I have studied enough proof theory, model theory, and lattice theory to know that there is room for both positions. Just because you /can/ lift a lattice into one with bottom, it doesn't mean you /should/, if it means losing conceptual clarity. In particular, I don't see why you want to generate an algebra of special cases that add no expressiveness, and include them in "the language", when you can use a quotient construction to remove them from the language. As a practical matter, 'seq' is necessary. But it should be treated as a special case (like unsafePerformIO), because it IS one. Also, there is no need for a set to contain an element for it to be named or quantified over. The empty set can be a witness just as well as a singleton set. EmptyDataDecls works just as well whether you interpret (undefined :: Blah) to mean "a Blah that is not defined" or "a Blah that is the value 'undefined'". Indeed, the latter is paradoxical. 'undefined = undefined' type checks, but it is not well-founded -- which is exactly why it is not defined! 'undefined' is not a value. It is the name for a thing which cannot be evaluated. We happen to know that there are a lot of things which cannot be evaluated, but the quotient construction treats them all the same. (There is the practical issue of GHC handling Prelude.undefined differently than the other bottoms.
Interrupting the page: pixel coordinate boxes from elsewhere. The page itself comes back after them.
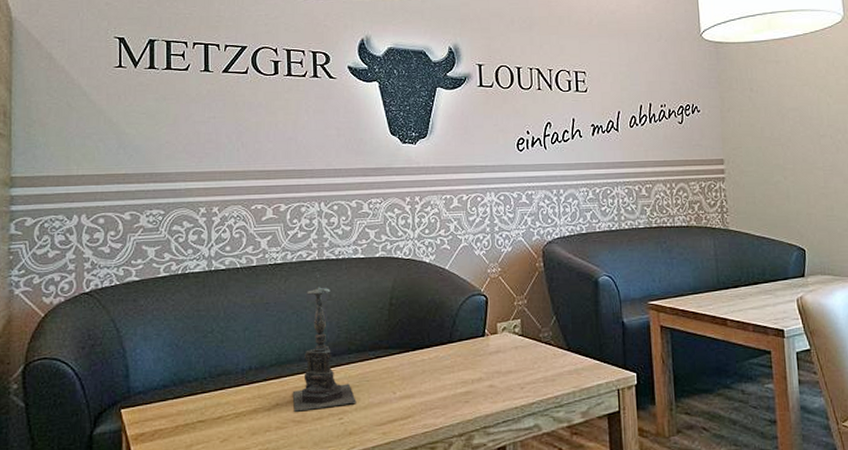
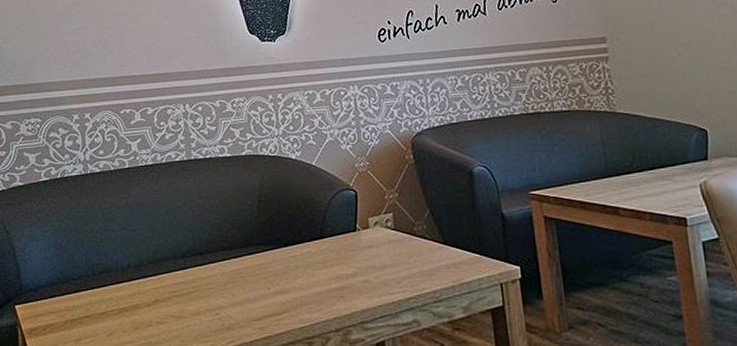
candle holder: present [292,273,357,412] -> none [170,173,232,307]

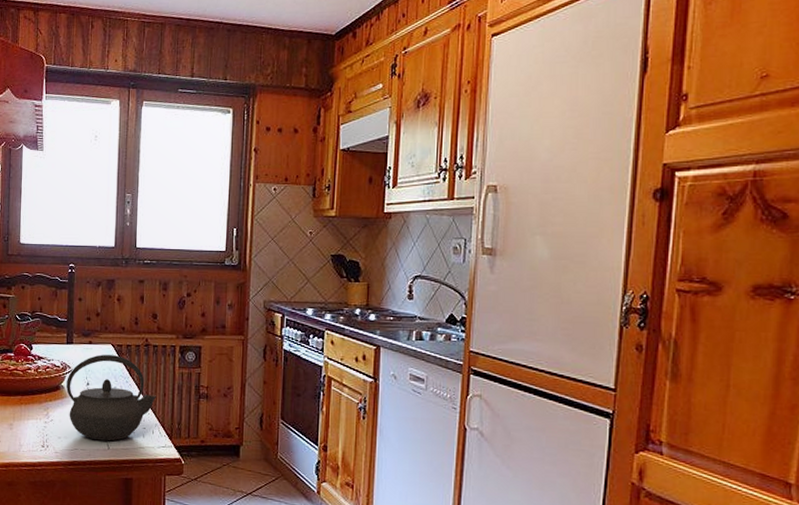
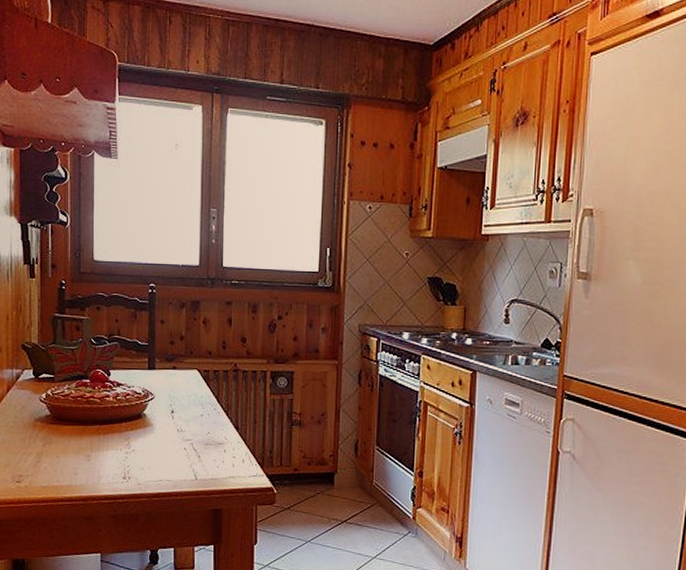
kettle: present [66,354,156,441] -> none [149,381,246,471]

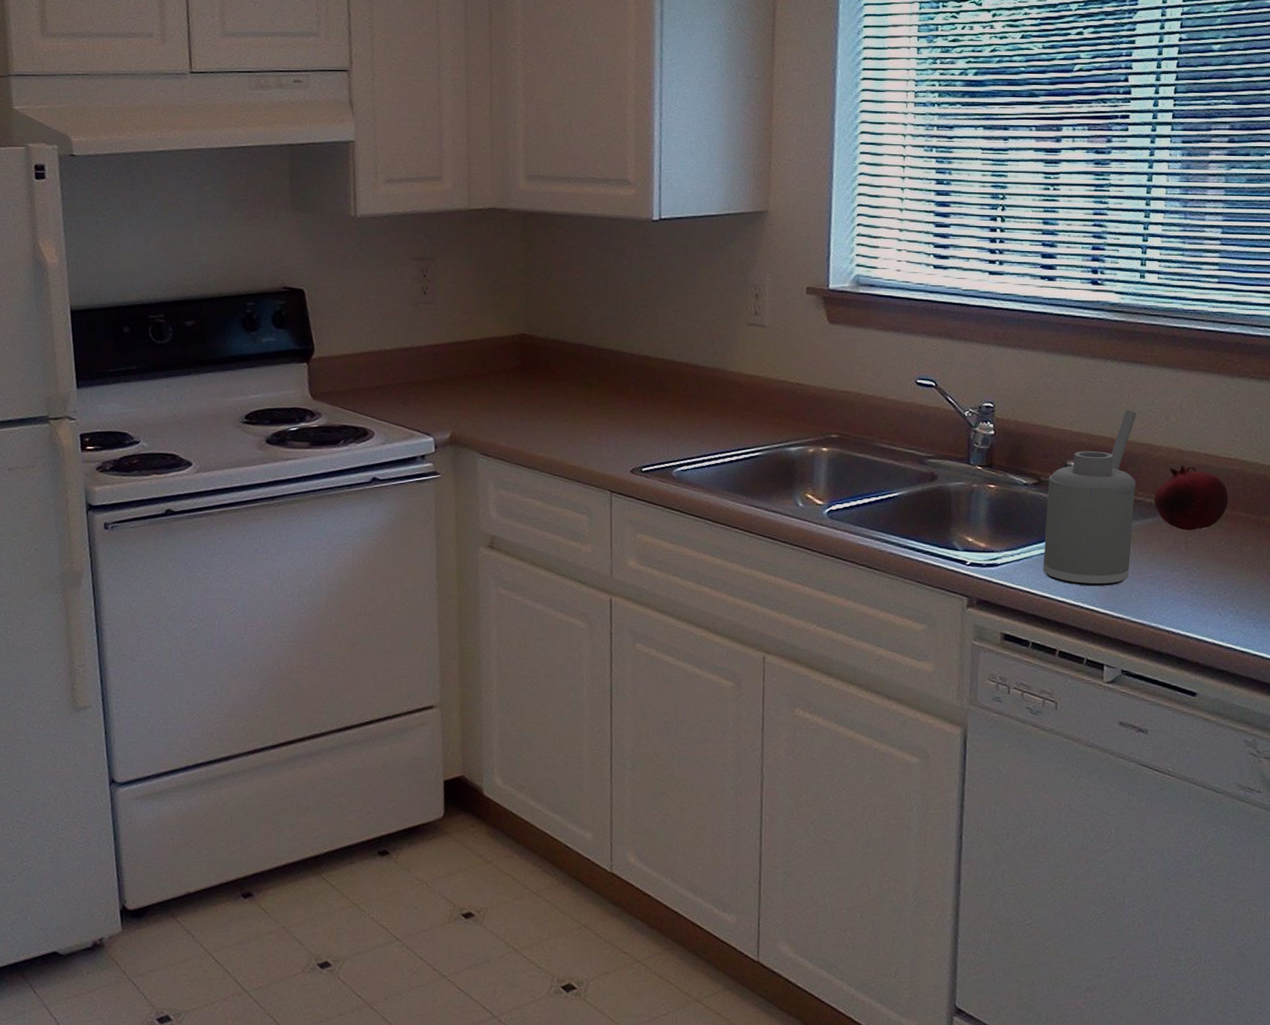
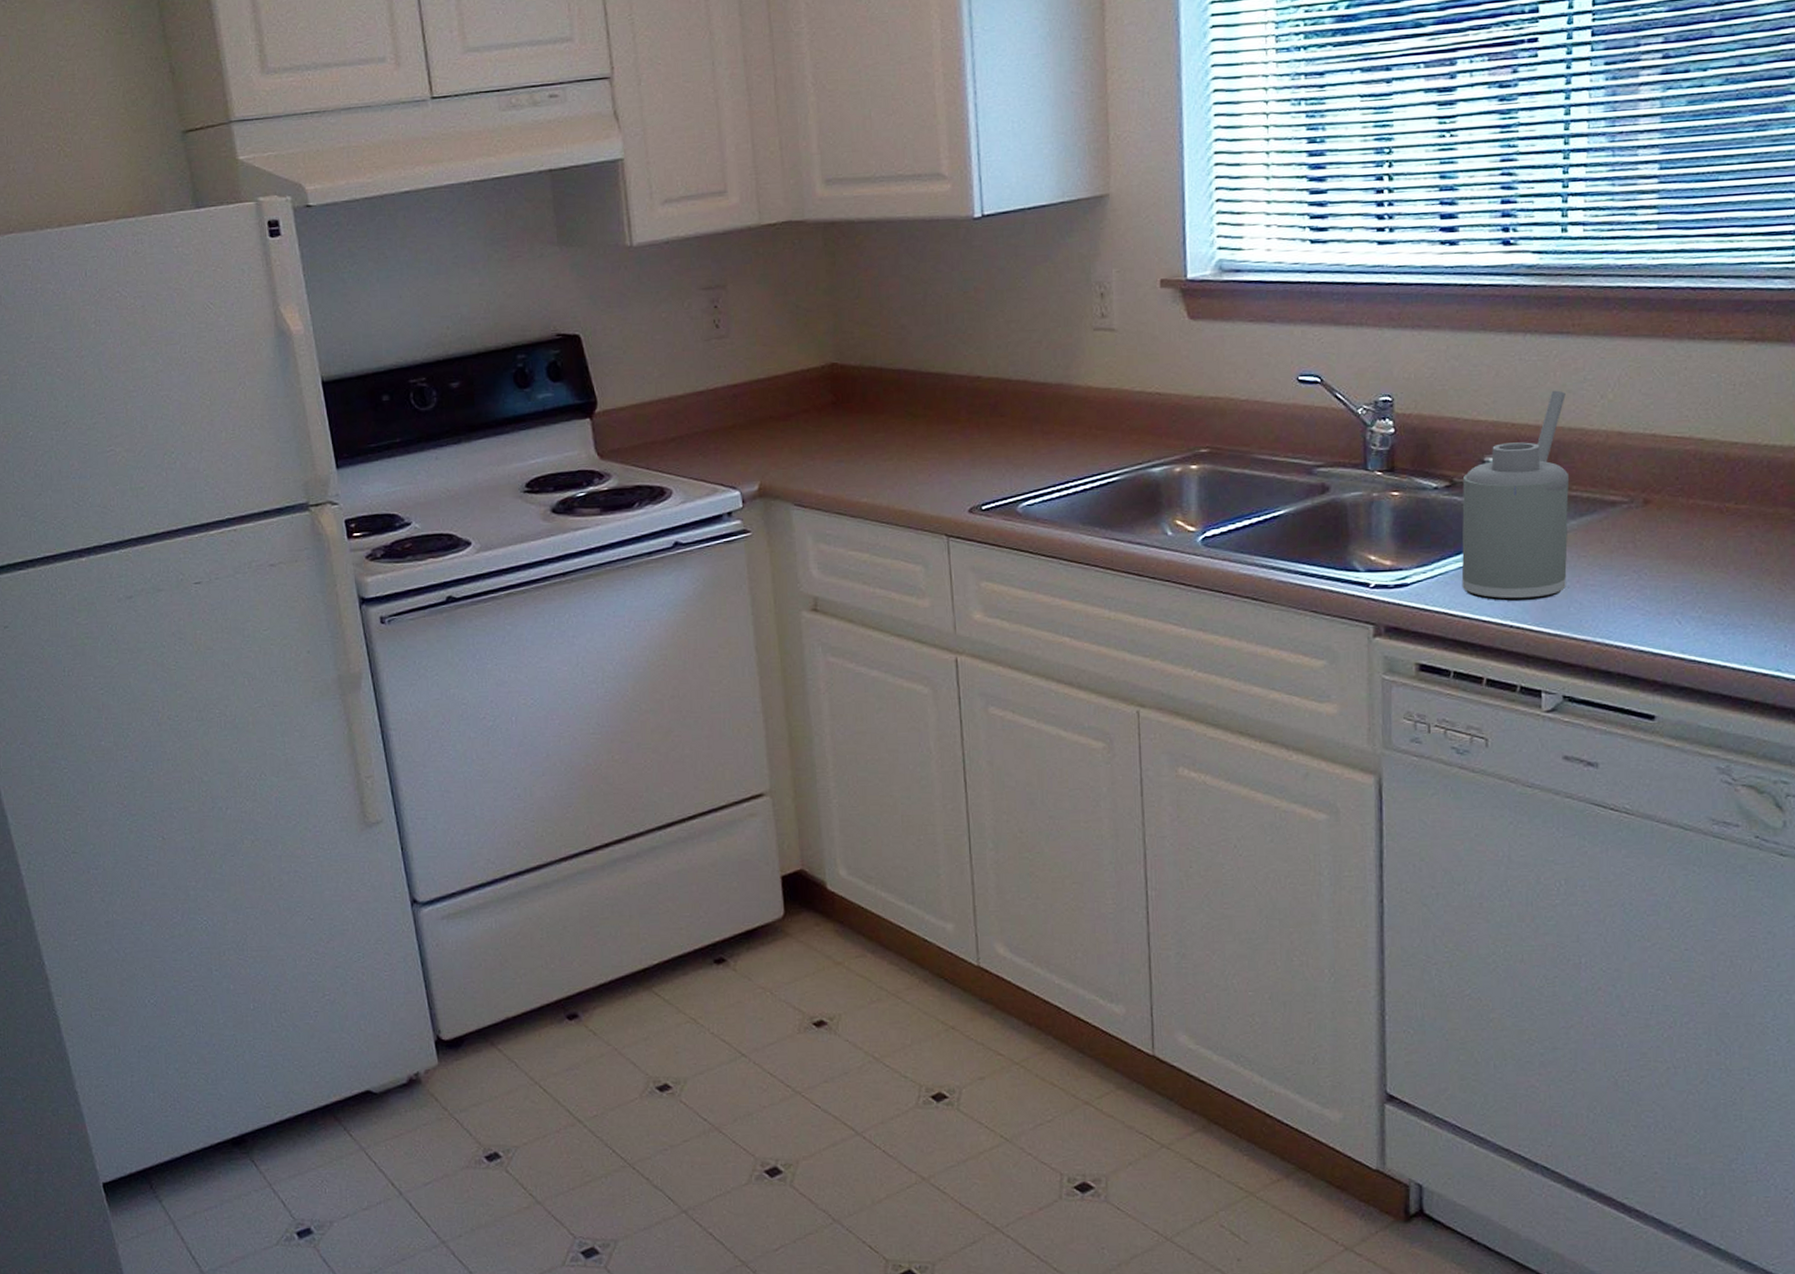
fruit: present [1154,465,1229,531] -> none [1591,450,1683,527]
But I won't complain about that ;0)

If you choose to interpret all bottoms as being the same non-existent,

...

unquantifiable (in the language of Haskell) "proto-value", you get the isomorphism between types a and (a), as types.

Nope, because we have

notBottom :: OneTuple a -> Bool notBottom x = x `seq` True

whereas

isBottom :: a -> Bool isBottom x = x `seq` True

seq is not a function, and is removed from consideration by the quotient construction I have mentioned, specifically because of how it behaves on bottom and the fact that the Haskell98 report defines it in terms of comparing values to bottom, an operation which is known to be impossible. notBottom and isBottom are also not functions, for the same reason.

Indeed, those are the

...

semantics in use by the language. A value written (a) is interpreted as a. A type written (a) is interpreted as a.

That's a syntactic matter. Those are parentheses of grouping, not parentheses of tuple construction. For example, you can say:

(,) a b

or

(,,) a b c

But you can't say

() a

Does it matter? We give syntax its semantics by interpreting it. The only reason we can say [] a or (,) a is because they were included as special cases, for syntactic sugar. As a matter of fact, it is entirely unnecessary to be able to introduce the machinery to express the type '(a)', because we can just express the isomorphic type 'a'.

In an idealized world, yes, unit can be thought of as the nullary product

...

...

which serves as left- and right-identity for the product bifunctor. Unfortunately, Haskell's tuples aren't quite products.[1]

I'm not seeing this either. (A,B) is certainly the Cartesian product of A and B. In what sense are you using "product" here? Is your complaint a continuation of your previous (implicit) line of thought regarding distinct bottoms?

It is not the case that for every pair, ab, we have that:

ab == (fst ab, snd ab)

Why? Well consider ab = undefined:

_|_ /= (_|_,_|_)

(undefined, undefined) (*** Exception: Prelude.undefined

That is as close to Haskell-equality as you can get for a proto-value that does not have an Eq instance. As a consequence of referential transparency, evaluation induces an equivalence relation. This implies that (_|_, _|_) = _|_ = (_|_, _|_). I value referential transparency, and so reject constructs which violate it. Please demonstrate a proof that _|_ /= (_|_, _|_), so that I can exclude the unsound constructs you will undoubtedly have to use from my interpretation of "the language". I am more interested in finding the consistent fragment of what you call Haskell than defending what I call Haskell.